COMPLETE THE FOLLOWING:
1 - Decide whether each statement (a), (b), and (c) agrees with the comments on credit and lending, answering yes or no for each and quoting the exact words of those comments that settle it. (a) People with good credit are still able to get loans. (b) Dodd-Frank legislation left consumer lending unchanged. (c) Banks are willing to lend to people who have claimed bankruptcy.
2 - Edit the comments on credit and lending by writing out the passage from "Individuals with good" to "can blame them." again, with "loans" changed to "mortgages".

Credit Scores are just another way for Corrupt Banking Entities and their Elite Masters to become even bigger Parasites off the wages of the Working Poor and Fading Middle-Class. Dumb and Dumber will tell you otherwise.
Apr 18, 2014 2:44PM

Individuals with good credit can still get loans.

Nothing controversial here.

This article is really a waste of electrons...

Apr 18, 2014 1:13PM

I'm not sure who banks can give loans  to now with the new lending laws,  post 2008 many people lost their homes claimed bankruptcy and are probably just now figuring out how to make it again.  Last I checked banks don't like to lend to those who have claimed bankruptcy,   which who can blame them. 

Kids coming out of school or college cant find work,  or have no credit history, or are buried in student debt,  which has killed the new generation of people to lend to while baby boomers hang on as long as they can to hopefully retire making up for the 2008 debacle and devastation of their nest eggs. 

 Dodd-frank legislation changed the game for consumer lending.

Stored data entries:
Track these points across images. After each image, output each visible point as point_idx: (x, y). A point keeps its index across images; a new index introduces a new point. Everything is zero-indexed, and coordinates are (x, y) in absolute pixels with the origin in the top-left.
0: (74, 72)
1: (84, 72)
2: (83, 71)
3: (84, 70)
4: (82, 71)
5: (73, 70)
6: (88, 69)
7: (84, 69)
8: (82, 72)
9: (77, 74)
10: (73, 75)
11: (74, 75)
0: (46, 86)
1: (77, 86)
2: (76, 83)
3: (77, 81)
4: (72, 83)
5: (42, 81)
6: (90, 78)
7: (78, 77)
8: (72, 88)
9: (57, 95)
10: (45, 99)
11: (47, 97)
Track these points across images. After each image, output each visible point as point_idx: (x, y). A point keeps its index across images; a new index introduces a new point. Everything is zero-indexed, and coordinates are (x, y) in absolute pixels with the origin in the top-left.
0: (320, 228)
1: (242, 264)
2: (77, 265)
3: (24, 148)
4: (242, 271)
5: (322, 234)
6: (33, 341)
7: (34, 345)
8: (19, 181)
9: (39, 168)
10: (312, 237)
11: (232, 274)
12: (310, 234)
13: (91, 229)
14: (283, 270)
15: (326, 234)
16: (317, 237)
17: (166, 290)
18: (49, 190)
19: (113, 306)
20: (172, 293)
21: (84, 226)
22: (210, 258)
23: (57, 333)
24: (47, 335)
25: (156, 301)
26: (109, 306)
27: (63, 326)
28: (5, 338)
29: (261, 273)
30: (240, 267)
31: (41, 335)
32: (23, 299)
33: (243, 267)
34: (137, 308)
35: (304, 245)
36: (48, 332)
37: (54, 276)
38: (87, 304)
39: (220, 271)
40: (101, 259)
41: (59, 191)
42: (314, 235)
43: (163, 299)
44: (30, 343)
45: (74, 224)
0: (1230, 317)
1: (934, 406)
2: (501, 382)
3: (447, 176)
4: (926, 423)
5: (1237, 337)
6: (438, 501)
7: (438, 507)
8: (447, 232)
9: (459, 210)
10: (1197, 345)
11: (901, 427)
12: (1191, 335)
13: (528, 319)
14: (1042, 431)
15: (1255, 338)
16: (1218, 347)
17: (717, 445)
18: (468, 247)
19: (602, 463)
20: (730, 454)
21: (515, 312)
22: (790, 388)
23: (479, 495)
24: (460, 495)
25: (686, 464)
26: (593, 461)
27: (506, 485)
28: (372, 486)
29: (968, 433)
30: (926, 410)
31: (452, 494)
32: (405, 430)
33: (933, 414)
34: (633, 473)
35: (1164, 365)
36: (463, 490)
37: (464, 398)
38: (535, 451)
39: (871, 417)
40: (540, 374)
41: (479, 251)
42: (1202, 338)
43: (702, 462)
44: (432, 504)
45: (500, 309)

EXPECTED RESPONSES:
1 -
(a) Yes: "Individuals with good credit can still get loans."
(b) No: "Dodd-frank legislation changed the game for consumer lending."
(c) No: "Last I checked banks don't like to lend to those who have claimed bankruptcy"

2 -
Individuals with good credit can still get mortgages.

Nothing controversial here.

This article is really a waste of electrons...

Apr 18, 2014 1:13PM

I'm not sure who banks can give mortgages  to now with the new lending laws,  post 2008 many people lost their homes claimed bankruptcy and are probably just now figuring out how to make it again.  Last I checked banks don't like to lend to those who have claimed bankruptcy,   which who can blame them.